Standoff between U.S.-backed and Russian-backed candidates
Ukraine's election crisis
MASSIVE PROTESTS have forced the Ukrainian parliament to annul the results
of the November 21 elections, and negotiations for a new vote were underway
as Socialist Worker went to press. LEE SUSTAR looks at the political issues
behind the crisis. December 3, 2004
THE ELECTION standoff in Ukraine is portrayed in the U.S. media as a battle
between pro-Washington democrats and pro-Moscow authoritarians. But it's really
a scramble for power within a ruling class dominated by corrupt politicians
and their wealthy backers.
It's almost certainly the case that the current government's candidate for president,
Prime Minister Viktor Yanukovich--who has the high-profile support of Russian
President Vladimir Putin--stole the election with widespread fraud in the runoff
election November 21. But according to election observers, there were also reports
of fraud in the Western Ukrainian strongholds of Viktor Yushchenko, a former
prime minister who's supported by the U.S. and the European Union (EU).
Yushchenko's supporters captured the attention of the world by mobilizing 100,000
supporters in the streets of the capital city of Kiev for more than a week,
blockading government buildings and calling for a general strike while demanding
a new election. Yet Yanukovich also had mass meetings in the eastern Ukrainian
city of Donetsk, the economic powerhouse of the country where the majority of
the population is Russian-speaking.
The election plays on the historic divisions in Ukraine between the Russified
East of the country and the Ukrainian-speaking West, which has only been under
Moscow's rule since 1940, when Stalin's USSR invaded and took over. But if the
candidates have played up such differences, it's because their real policy differences
are minimal.
The notion that that the crisis is simply Russian-speaking Eastern Ukraine
versus West Ukraine is "pure nonsense," Russian author and activist
Boris Kagarlitsky told Socialist Worker. "The key place where you have
most of the resistance to the government is Kiev, which is Russian-speaking,"
he said. "In class terms, it is petty bourgeois protests against the oligarchs
of the East--and the oligarchs are Russian-speaking. You cannot describe this
in purely class terms, unfortunately. Both sides are quite reactionary."
Kagarlitsky compares the mobilization to the "people power" mass protests
in the Philippines in 2001, which forced out one conservative government--and
led to its replacement by another. Indeed, the crisis reflects the battle within
the Ukrainian ruling class over how to orient to both Russia and the West. For
example, Yanukovich, portrayed by the U.S. as a lackey of Moscow, has sent 1,600
Ukrainian troops to Iraq and ordered the Ukraine military to ferry NATO troops
to Afghanistan. And when a Russian steel firm tried to buy out a major Ukrainian
one for $1.2 billion, Yanukovich blocked the deal and arranged for a sale to
a Ukrainian government insider for just $800 million. Yushchenko, by contrast,
sold off four utility companies to Russian-controlled companies.
If Yanukovich got Putin's backing, it's in part because the Russian government
concluded that the current president, Leonid Kuchma, was going to help him steal
the election--and that it was better to go with a winner. In his campaign, Yanukovich
made populist appeals by claiming that western Ukraine is a parasite on the
industrial East, which accounts for an estimated 80 percent of gross domestic
product.

DATASET CONTENT —
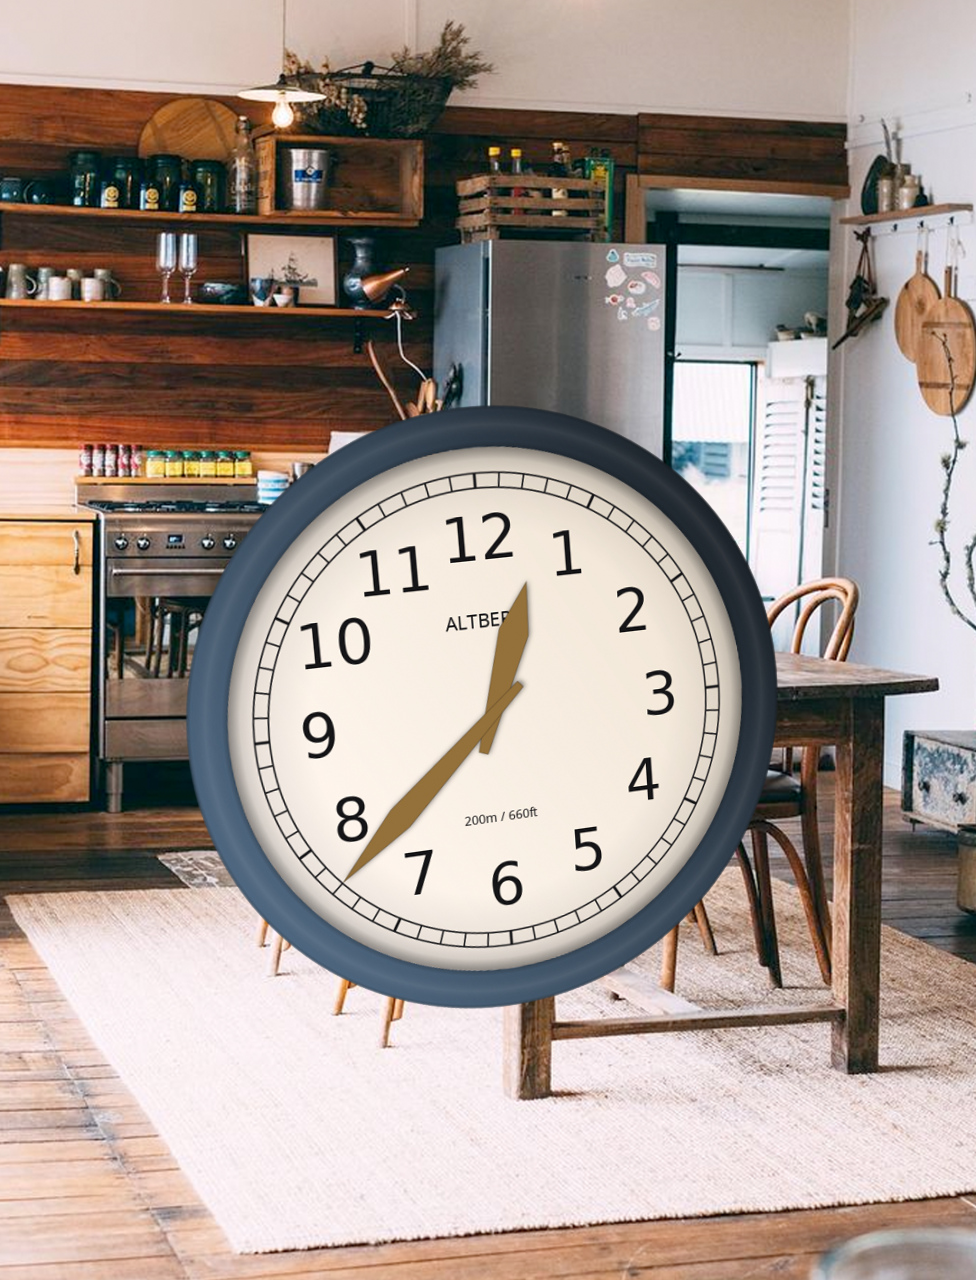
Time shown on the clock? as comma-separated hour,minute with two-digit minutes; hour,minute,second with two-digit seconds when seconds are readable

EXERCISES —
(1) In the article on Ukraine's election crisis above the lines, how many Ukrainian troops did Yanukovich send to Iraq?
(2) Please extend the article on Ukraine's election crisis, found above the lines, by a few paragraphs starting after its final sentence.

ANSWERS FOR THE EXERCISE —
(1) 1,600

(2)
Yushchenko, for all his posturing as a democratic hero, is a former central
banker who used his term as prime minister to impose austerity measures that
hit working people hard--in a country where the average monthly wage was just
$80 in 2002. His top ally is Yulia Tymoshenko, one of the country's wealthiest
oligarchs among the tiny circle of former Communist Party members and industrial
managers who won out in the corrupt privatization of state industry when Ukraine
became independent when the USSR collapsed in 1991. As energy minister in Yushchenko's
government, Tymoshenko used government power to squeeze her rivals until Kuchma
forced her out on corruption charges. Yushchenko himself was pushed out of office
in 2001 after trying to discipline the oligarchs with economic and political
reforms.
Today, Yushchenko plays to the sentiments of millions of people fed up with
corruption of Kuchma, who was caught on audio tape in 2000 ordering the murder
of an opposition journalist. But as prime minister, Yushchenko himself was at
the center of Kuchma's operation.
By mobilizing their base and demanding the immediate ouster of Yanukovich, Yushchenko
and Tymoshenko have raised the stakes and risked the situation slipping out
of their control. Behind closed doors, however, they were negotiating a deal
for a new election or a power-sharing deal in which Yushchenko gains the presidency
while Yanukovich remains a power broker for the Eastern Ukraine.
"Everybody will be happy--with the exceptions of those who demonstrated
in the streets," Kagarlitsky said. However, he added, "it will be
much harder to control Ukraine when the new government comes to power. There
is a genuine democratic movement, and it is very much out of control of the
current leadership."
What's at stake for Washington?
WHEN U.S. Secretary of State Colin Powell declared that the U.S. wouldn't recognize
the results of Ukraine's election, it was the capstone of Washington's efforts
to get Viktor Yushchenko elected. Following the model used successfully in Serbia
and Georgia and unsuccessfully in Belarus, much of Yushchenko's operation has
been "funded and organized by the U.S. government, deploying U.S. consultancies,
pollsters, diplomats, the two big American parties and U.S. non-government organizations,"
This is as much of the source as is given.